* [Task brief]: Up to and including the line that holds "consolidar vínculos y", copy every line of the records below exactly, starting at the first; leave pictures out.

* [Items from a dataset]:
---------------
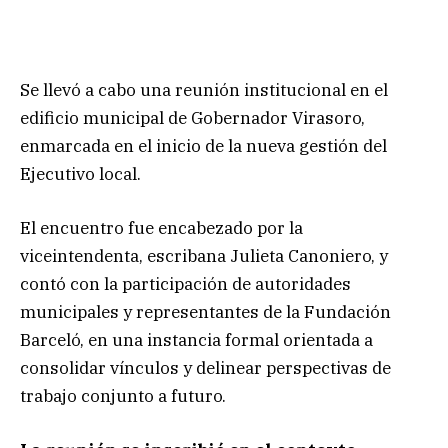
Se llevó a cabo una reunión institucional en el
edificio municipal de Gobernador Virasoro,
enmarcada en el inicio de la nueva gestión del
Ejecutivo local.
El encuentro fue encabezado por la
viceintendenta, escribana Julieta Canoniero, y
contó con la participación de autoridades
municipales y representantes de la Fundación
Barceló, en una instancia formal orientada a
consolidar vínculos y delinear perspectivas de
trabajo conjunto a futuro.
---------------
* [Answer to this problem]:
Se llevó a cabo una reunión institucional en el
edificio municipal de Gobernador Virasoro,
enmarcada en el inicio de la nueva gestión del
Ejecutivo local.
El encuentro fue encabezado por la
viceintendenta, escribana Julieta Canoniero, y
contó con la participación de autoridades
municipales y representantes de la Fundación
Barceló, en una instancia formal orientada a
consolidar vínculos y delinear perspectivas de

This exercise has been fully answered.